2005 Winner of the Anabiosis Press Chapbook Contest.

Written by: Sally Rosen Kindred
Published by: The Anabiosis Press
ISBN: 0-0727955-4-5

Reviewed by: Charlotte Mandel

Genre: Poetry

Beyond the Ark

a review by Charlotte Mandel

Garnet Lanterns


Sally Rosen Kindred's prizewinning chapbook, Garnet Lanterns, adds a strong new voice to the canon of contemporary women poets concerned with biblical revision. The cover is evocatively designed, suggestive of Ark, rainlights falling from sky, an eventual moon. Scriptural narrative, primarily from Genesis, is brought to task in terms of realities of human bodily experience.

Kindred's language manipulates sensory images to involve the reader. The chapbook opens with a direct address "To Eve": "Why don't we halve your apple / and set it in the sun / and watch it brown over like gauze / once bloodied?" Shades of red express a variety of emotions--from anger to light to despair. The "Garnet Lanterns" of the title appear to be earth minerals carried in the hold of Noah's ark, their intrinsic light waiting to be brought into true daylight. The poem "Red Life" enacts a sensuous imagistic personification of poetic struggle: "Form {is} the place where my thumb becomes air / and air meets the wet not-me of your mouth, / suckle of stanza break, first lick / of spring." The poems move fearlessly from realization of the carrion food available to the raven who does not return to the ark, to the returning dove's unsentimental address to Noah: "I bring sour stems / torn from the next green world."

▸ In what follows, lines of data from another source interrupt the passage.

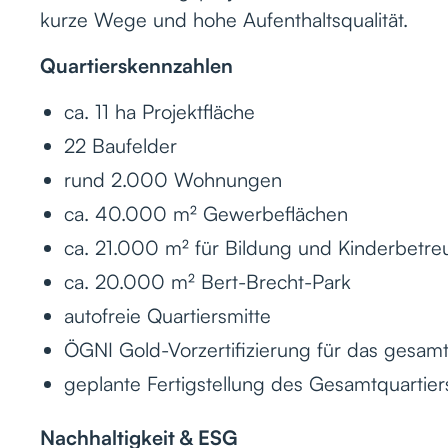
kurze Wege und hohe Aufenthaltsqualität.
Quartierskennzahlen
ca. 11 ha Projektfläche
22 Baufelder
rund 2.000 Wohnungen
ca. 40.000 m² Gewerbeflächen
ca. 21.000 m² für Bildung und Kinderbetr
ca. 20.000 m² Bert-Brecht-Park
autofreie Quartiersmitte
ÖGNI Gold-Vorzertifizierung für das gesamt
geplante Fertigstellung des Gesamtquartier
Nachhaltigkeit & ESG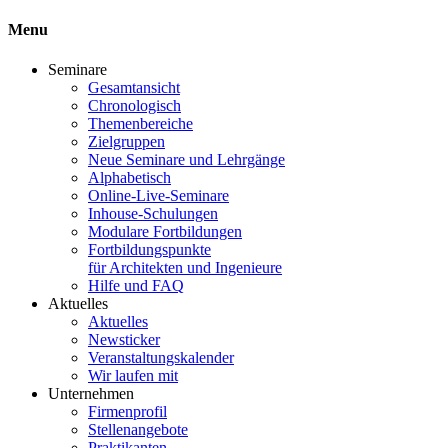
Menu
Seminare
Gesamtansicht
Chronologisch
Themenbereiche
Zielgruppen
Neue Seminare und Lehrgänge
Alphabetisch
Online-Live-Seminare
Inhouse-Schulungen
Modulare Fortbildungen
Fortbildungspunkte
für Architekten und Ingenieure
Hilfe und FAQ
Aktuelles
Aktuelles
Newsticker
Veranstaltungskalender
Wir laufen mit
Unternehmen
Firmenprofil
Stellenangebote
Praktikanten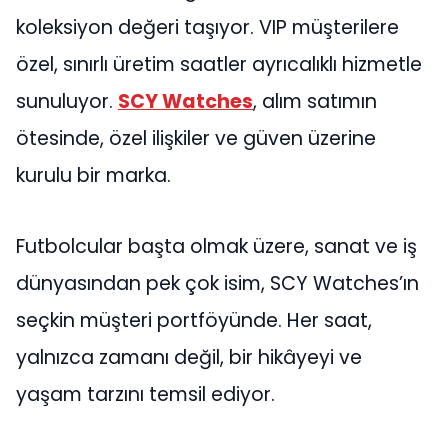
koleksiyon değeri taşıyor. VIP müşterilere
özel, sınırlı üretim saatler ayrıcalıklı hizmetle
sunuluyor.
SCY Watches
, alım satımın
ötesinde, özel ilişkiler ve güven üzerine
kurulu bir marka.
Futbolcular başta olmak üzere, sanat ve iş
dünyasından pek çok isim, SCY Watches’ın
seçkin müşteri portföyünde. Her saat,
yalnızca zamanı değil, bir hikâyeyi ve
yaşam tarzını temsil ediyor.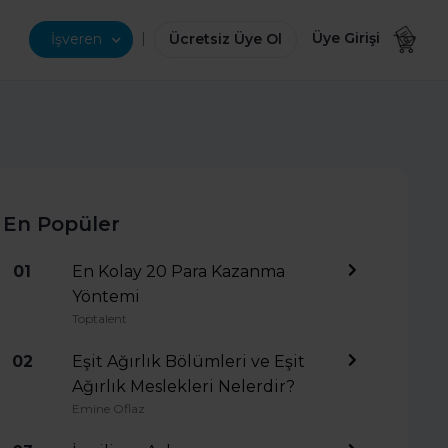
|
Üye Girişi
İşveren
Ücretsiz Üye Ol
En Popüler
01
En Kolay 20 Para Kazanma
Yöntemi
Toptalent
02
Eşit Ağırlık Bölümleri ve Eşit
Ağırlık Meslekleri Nelerdir?
Emine Oflaz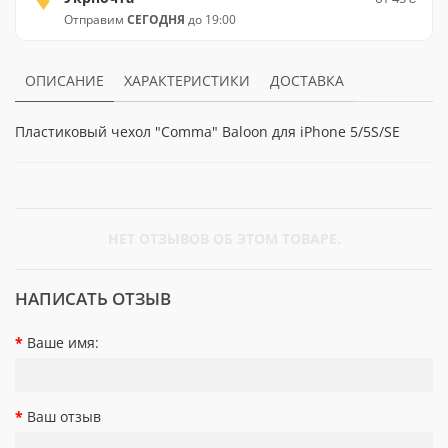
Отправим
СЕГОДНЯ
до 19:00
ОПИСАНИЕ
ХАРАКТЕРИСТИКИ
ДОСТАВКА
Пластиковый чехол "Comma" Baloon для iPhone 5/5S/SE
НЕТ ОТЗЫВОВ ОБ ЭТОМ ТОВАРЕ.
НАПИСАТЬ ОТЗЫВ
Ваше имя:
Ваш отзыв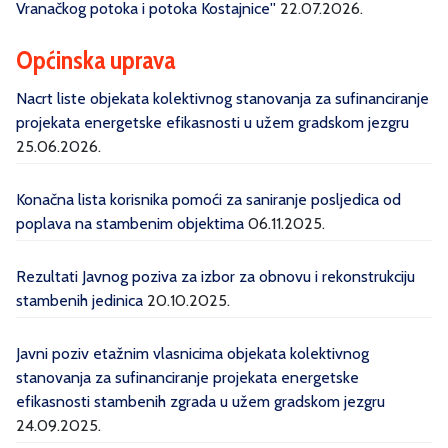
Vranačkog potoka i potoka Kostajnice''
22.07.2026.
Općinska uprava
Nacrt liste objekata kolektivnog stanovanja za sufinanciranje
projekata energetske efikasnosti u užem gradskom jezgru
25.06.2026.
Konačna lista korisnika pomoći za saniranje posljedica od
poplava na stambenim objektima
06.11.2025.
Rezultati Javnog poziva za izbor za obnovu i rekonstrukciju
stambenih jedinica
20.10.2025.
Javni poziv etažnim vlasnicima objekata kolektivnog
stanovanja za sufinanciranje projekata energetske
efikasnosti stambenih zgrada u užem gradskom jezgru
24.09.2025.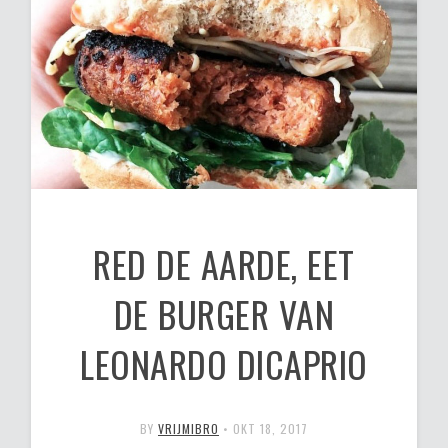
RED DE AARDE, EET
DE BURGER VAN
LEONARDO DICAPRIO
BY
VRIJMIBRO
•
OKT 18, 2017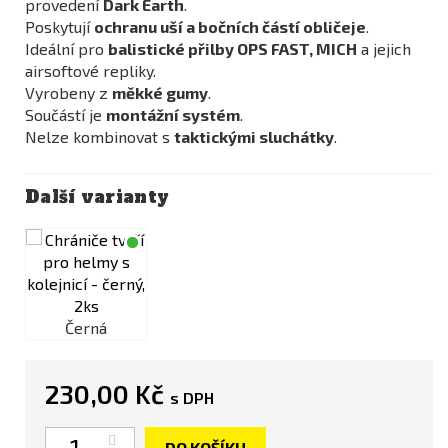
provedení
Dark Earth
.
Poskytují
ochranu uší a bočních částí obličeje
.
Ideální pro
balistické přilby OPS FAST, MICH
a jejich
airsoftové repliky.
Vyrobeny z
měkké gumy
.
Součástí je
montážní systém
.
Nelze kombinovat s
taktickými sluchátky
.
Další varianty
Černá
230,00 Kč
s DPH
Počet
DO KOŠÍKU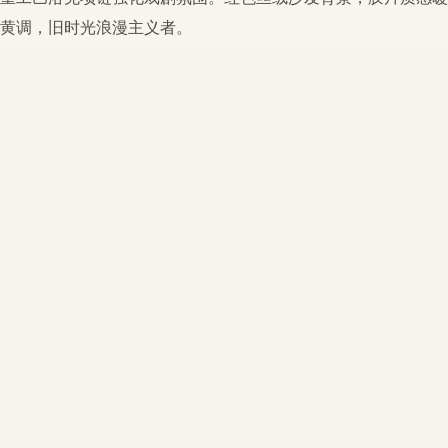
黄调，旧时光浪漫主义者。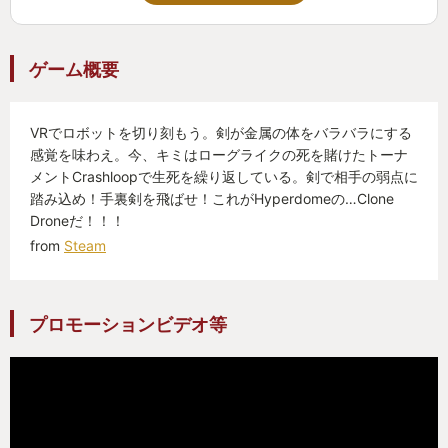
というか普通に多数で攻めてくる！こっち一人なの
に！ズルい！
ゲーム概要
うまく戦えれば斬って捨て斬っては捨ての無双も可
能、
けれど調子に乗って斬られれば即死！ナムアミダブ
VRでロボットを切り刻もう。剣が金属の体をバラバラにする
ツ！
感覚を味わえ。今、キミはローグライクの死を賭けたトーナ
メントCrashloopで生死を繰り返している。剣で相手の弱点に
でもボクセルなロボットだからグロくない！安心！
踏み込め！手裏剣を飛ばせ！これがHyperdomeの…Clone
Droneだ！！！
カジュアルな見た目からは想像できないほど、
from
Steam
遊んでいる身としては真剣そのもの、ド緊張。
避けるのにマトリックスとかしちゃうしそれでマジ
で避けられたりもする。
プロモーションビデオ等
痩せます。痩せました。
ゲームではプレイヤーと同時進行で複数のボスたち
も同じように挑戦者としてステージを攻略している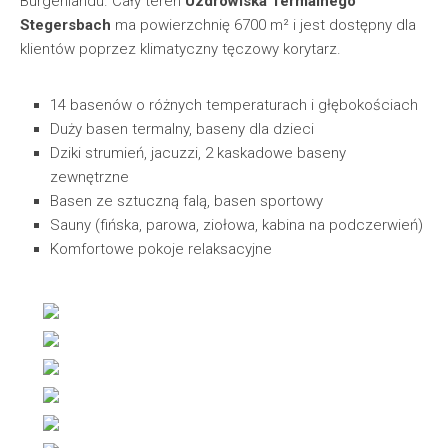
Burgenlandu. Cały teren
Uzdrowiska Termalnego
Stegersbach
ma powierzchnię 6700 m² i jest dostępny dla
klientów poprzez klimatyczny tęczowy korytarz.
14 basenów o różnych temperaturach i głębokościach
Duży basen termalny, baseny dla dzieci
Dziki strumień, jacuzzi, 2 kaskadowe baseny
zewnętrzne
Basen ze sztuczną falą, basen sportowy
Sauny (fińska, parowa, ziołowa, kabina na podczerwień)
Komfortowe pokoje relaksacyjne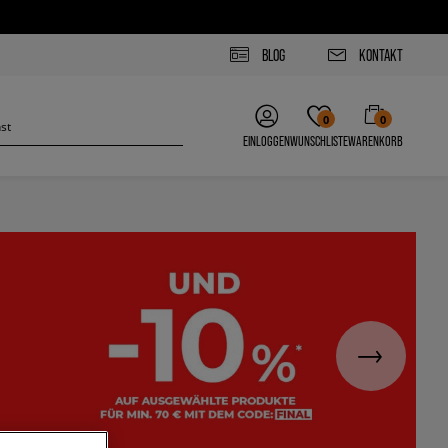
BLOG
KONTAKT
0
0
EINLOGGEN
WUNSCHLISTE
WARENKORB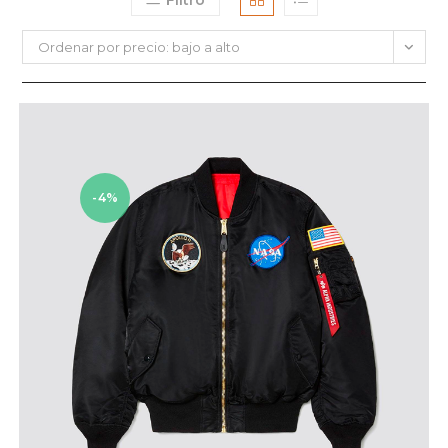
Filtro
Ordenar por precio: bajo a alto
-4%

Tenderness blends with erotic magic in "Your Arm"--a love poem that captures life force in words, and in the very walls of the house and yard where she lives. The closing poem "No Eden" images a pear as symbol, reminding of a mother's soft cheek, listening "for angels unbuckling / their crimson ladders." In this example, as in a few others, images of redness may be asked to carry more weight than is earned.

Kindred expresses the ways that maternal love blends with fear for a child in poems to her small son, and in the voice of Noah's wife to her granddaughter as she works in her garden: "Either it is or is not enough / to breathe wrist-deep in the soil on Ararat / and wait for water to come / for these open hungry seedlings-- / to love a world where the wrong things / make light." The reader, too, must ponder the naming of those "wrong things" that "make light." Not least, I imagine, are the violent explosions that light up our television screens. In "Least Breath" a poem addressed to her little son, the rainbow's pledge of peace to Noah is questioned: "What / can you make God promise?" The poems in Garnet Lanterns ask important questions.

Charlotte Mandel is the author of six books of poetry, including Sight Lines, The Life of Mary and The Marriages of Jacob. She edited Saturday's Women, the Eileen W. Barnes Award anthology of women poets. As an independent scholar, she has published a series of critical essays on the role of cinema in the life and work of H. D.